• [Direction]: Copy every row below verbatim, preserving each line, bracket, and character without change.

• [Available data]:
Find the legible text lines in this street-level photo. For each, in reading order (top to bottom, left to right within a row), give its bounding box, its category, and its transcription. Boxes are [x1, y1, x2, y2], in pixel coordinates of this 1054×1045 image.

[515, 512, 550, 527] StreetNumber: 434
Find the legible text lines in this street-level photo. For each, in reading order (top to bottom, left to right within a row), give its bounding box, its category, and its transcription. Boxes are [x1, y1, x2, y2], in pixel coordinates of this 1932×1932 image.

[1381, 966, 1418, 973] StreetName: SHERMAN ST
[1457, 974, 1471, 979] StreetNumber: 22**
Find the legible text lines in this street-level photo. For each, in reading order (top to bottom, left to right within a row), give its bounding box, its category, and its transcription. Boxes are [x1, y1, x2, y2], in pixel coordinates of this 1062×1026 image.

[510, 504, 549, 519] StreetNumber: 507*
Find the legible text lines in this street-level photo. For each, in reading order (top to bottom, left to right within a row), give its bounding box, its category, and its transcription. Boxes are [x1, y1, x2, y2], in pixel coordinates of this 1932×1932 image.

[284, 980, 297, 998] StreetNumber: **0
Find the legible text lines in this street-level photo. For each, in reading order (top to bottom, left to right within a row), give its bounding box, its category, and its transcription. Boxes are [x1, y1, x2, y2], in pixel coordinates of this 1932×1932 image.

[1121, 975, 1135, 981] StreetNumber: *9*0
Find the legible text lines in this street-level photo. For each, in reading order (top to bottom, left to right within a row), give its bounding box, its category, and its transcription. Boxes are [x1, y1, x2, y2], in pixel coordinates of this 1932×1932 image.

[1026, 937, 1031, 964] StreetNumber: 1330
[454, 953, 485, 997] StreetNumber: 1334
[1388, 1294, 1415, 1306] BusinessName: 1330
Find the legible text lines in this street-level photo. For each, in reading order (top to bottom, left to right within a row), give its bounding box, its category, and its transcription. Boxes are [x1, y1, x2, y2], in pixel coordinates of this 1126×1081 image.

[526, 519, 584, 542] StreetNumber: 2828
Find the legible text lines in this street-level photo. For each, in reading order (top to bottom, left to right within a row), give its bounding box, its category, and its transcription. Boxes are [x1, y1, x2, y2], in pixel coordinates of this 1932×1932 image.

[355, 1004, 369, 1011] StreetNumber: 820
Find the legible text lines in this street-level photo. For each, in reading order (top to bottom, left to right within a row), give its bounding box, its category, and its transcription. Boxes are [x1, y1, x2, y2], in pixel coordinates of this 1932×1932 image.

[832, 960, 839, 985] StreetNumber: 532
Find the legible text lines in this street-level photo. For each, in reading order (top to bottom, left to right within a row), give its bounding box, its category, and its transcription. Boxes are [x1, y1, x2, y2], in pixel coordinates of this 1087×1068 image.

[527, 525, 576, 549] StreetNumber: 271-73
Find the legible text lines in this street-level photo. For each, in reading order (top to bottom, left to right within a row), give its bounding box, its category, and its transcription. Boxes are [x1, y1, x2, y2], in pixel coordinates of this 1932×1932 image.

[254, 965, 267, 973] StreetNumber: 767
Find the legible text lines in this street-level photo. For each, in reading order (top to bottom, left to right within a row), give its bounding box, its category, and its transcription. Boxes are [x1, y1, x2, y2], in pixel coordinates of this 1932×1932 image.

• [Full output]:
Find the legible text lines in this street-level photo. For each, in reading order (top to bottom, left to right within a row), give its bounding box, its category, and its transcription. Boxes are [x1, y1, x2, y2], in pixel coordinates of this 1054×1045 image.

[515, 512, 550, 527] StreetNumber: 434
Find the legible text lines in this street-level photo. For each, in reading order (top to bottom, left to right within a row), give its bounding box, its category, and its transcription. Boxes are [x1, y1, x2, y2], in pixel coordinates of this 1932×1932 image.

[1381, 966, 1418, 973] StreetName: SHERMAN ST
[1457, 974, 1471, 979] StreetNumber: 22**
Find the legible text lines in this street-level photo. For each, in reading order (top to bottom, left to right within a row), give its bounding box, its category, and its transcription. Boxes are [x1, y1, x2, y2], in pixel coordinates of this 1062×1026 image.

[510, 504, 549, 519] StreetNumber: 507*
Find the legible text lines in this street-level photo. For each, in reading order (top to bottom, left to right within a row), give its bounding box, its category, and its transcription. Boxes are [x1, y1, x2, y2], in pixel coordinates of this 1932×1932 image.

[284, 980, 297, 998] StreetNumber: **0
Find the legible text lines in this street-level photo. For each, in reading order (top to bottom, left to right within a row), give its bounding box, its category, and its transcription. Boxes are [x1, y1, x2, y2], in pixel coordinates of this 1932×1932 image.

[1121, 975, 1135, 981] StreetNumber: *9*0
Find the legible text lines in this street-level photo. For each, in reading order (top to bottom, left to right within a row), give its bounding box, its category, and its transcription. Boxes are [x1, y1, x2, y2], in pixel coordinates of this 1932×1932 image.

[1026, 937, 1031, 964] StreetNumber: 1330
[454, 953, 485, 997] StreetNumber: 1334
[1388, 1294, 1415, 1306] BusinessName: 1330
Find the legible text lines in this street-level photo. For each, in reading order (top to bottom, left to right within a row), give its bounding box, its category, and its transcription. Boxes are [x1, y1, x2, y2], in pixel coordinates of this 1126×1081 image.

[526, 519, 584, 542] StreetNumber: 2828
Find the legible text lines in this street-level photo. For each, in reading order (top to bottom, left to right within a row), give its bounding box, its category, and its transcription. Boxes are [x1, y1, x2, y2], in pixel coordinates of this 1932×1932 image.

[355, 1004, 369, 1011] StreetNumber: 820
Find the legible text lines in this street-level photo. For each, in reading order (top to bottom, left to right within a row), give its bounding box, its category, and its transcription. Boxes are [x1, y1, x2, y2], in pixel coordinates of this 1932×1932 image.

[832, 960, 839, 985] StreetNumber: 532
Find the legible text lines in this street-level photo. For each, in reading order (top to bottom, left to right within a row), give its bounding box, its category, and its transcription. Boxes are [x1, y1, x2, y2], in pixel coordinates of this 1087×1068 image.

[527, 525, 576, 549] StreetNumber: 271-73
Find the legible text lines in this street-level photo. For each, in reading order (top to bottom, left to right within a row), give its bounding box, its category, and its transcription. Boxes are [x1, y1, x2, y2], in pixel coordinates of this 1932×1932 image.

[254, 965, 267, 973] StreetNumber: 767
Find the legible text lines in this street-level photo. For each, in reading order (top to bottom, left to right within a row), give its bounding box, its category, and its transcription. Boxes are [x1, y1, x2, y2], in pixel coordinates of this 1932×1932 image.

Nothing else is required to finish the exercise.